A BELA tin's ingredient list reads, in order: sardines, organic extra virgin olive oil, sea salt, natural smoke flavor, water. That isn't a marketing constraint we chose. It's how the fish has been packed in Portugal — in some cases by the same family-run canneries — for well over a century.

A short note on the smoke

The Sardines in Extra Virgin Olive Oil with Smoke Flavor specifically. Cleaned, briefly cooked, smoked over hardwood, then sealed in olive oil with sea salt. The flavor on the fork is the one Lisbon eats every June at the Festas de Santo António, when the city grills sardines on streetside braziers and the smell travels block to block. Sardinha assada — grilled sardine — in a tin.

The smoke gives the fish a savory, woodfire layer that pairs harder than plain olive oil sardines do: rye toast with mustard and a cornichon, soft scrambled eggs, a baked potato with crème fraîche, a glass of something Iberian and slightly oxidative. BELA has been hand-packing these tins out of a centuries-old cannery in Olhão, on Portugal's Algarve coast, since 1997.

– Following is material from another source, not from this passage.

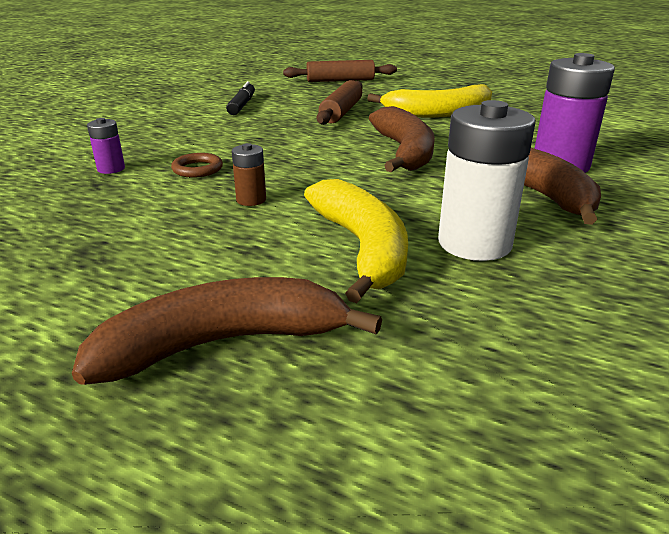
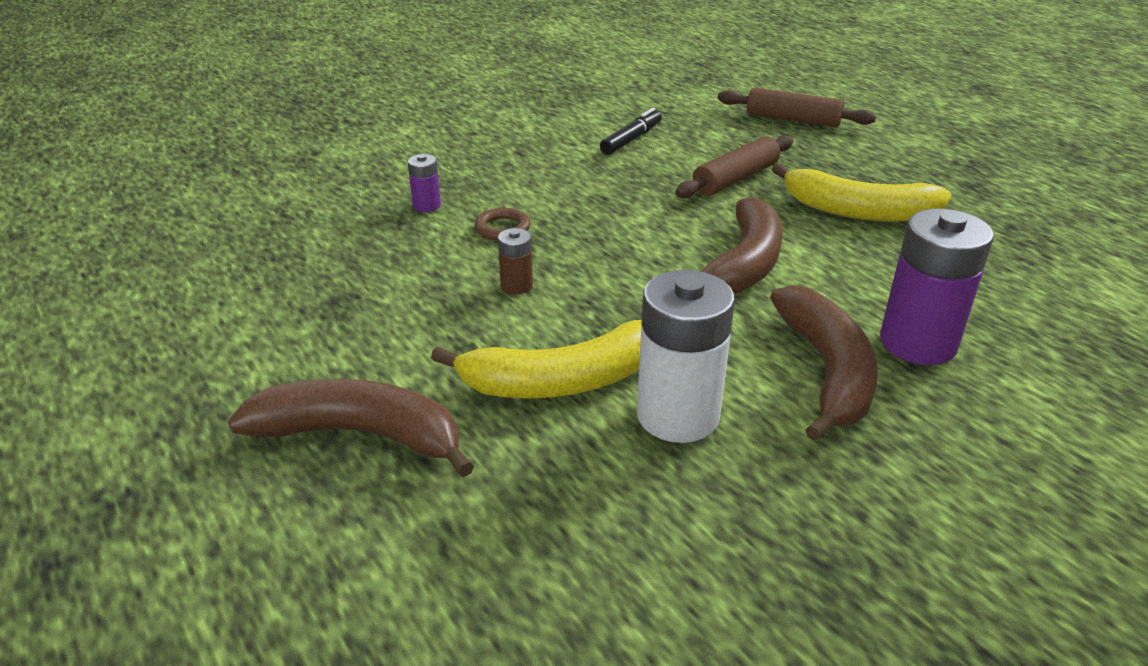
camera: 30 degrees right, 5 degrees up
(362, 248) = (562, 381): yellow banana -> yellow banana turned 60 degrees clockwise

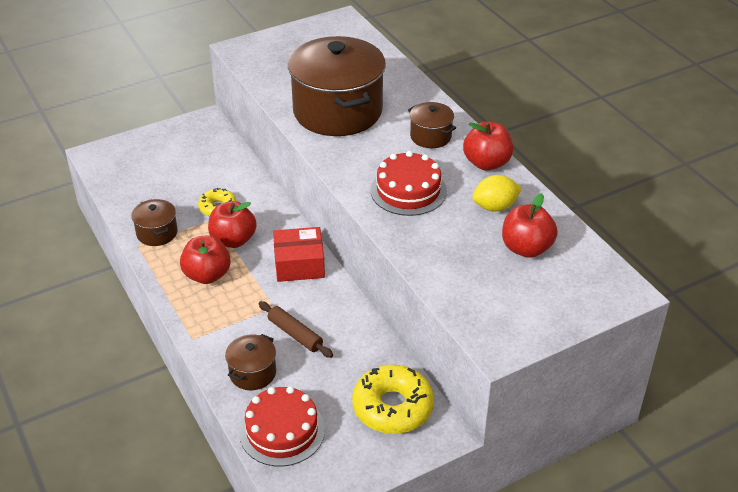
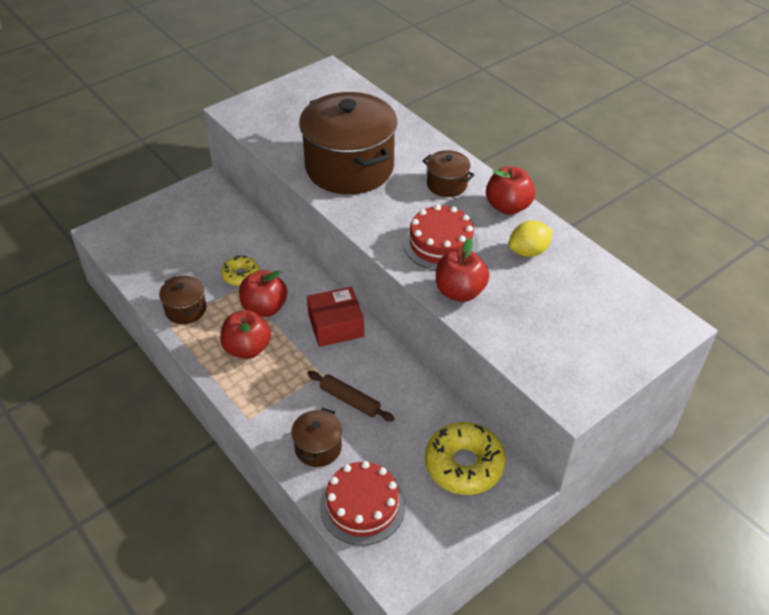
camera: 10 degrees left, 5 degrees up
(526, 248) = (570, 291): red apple -> red apple (459, 292)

So — is a tin of sardines actually a high-protein snack

Yes. Twenty grams, complete amino acid profile, no cooking required, shelf-stable, built out of a five-line ingredient list a kindergartener can read aloud. We're not anti-bar or anti-powder. We're pro-fish — and we think the fish has been quietly outperforming a lot of louder products for a long time.

FAQ

Find the most frequently asked questions below.
  • Twenty grams per tin. That figure reflects BELA's spec specifically; some third-party databases list a different number for generic Atlantic sardines.

  • Yes. Sardines contain all nine essential amino acids in proportions that score above 100 on the DIAAS scale, the international benchmark for protein quality.

  • Per typical tin: tuna 17–22 g, salmon 17–22 g, mackerel 18–22 g, anchovies 13–16 g. BELA sardines sit at 20 g per tin, at the higher end of the everyday tinned-fish range.

  • Yes — sardines, organic extra virgin olive oil, sea salt, natural smoke flavor, water. No isolates, hydrolysates, or stabilizers.

  • Sardines are one of the highest-EPA/DHA, lowest-mercury fish available. One tin supplies roughly 1 to 1.5 grams of combined EPA and DHA — comfortably above standard daily marine-omega-3 guidance.

  • Sardines are forage fish — small, fast-reproducing, low on the food chain — and widely considered among the lower-impact wild seafood choices. Specific certification (such as MSC) varies by stock and fishery; BELA does not claim MSC across all SKUs.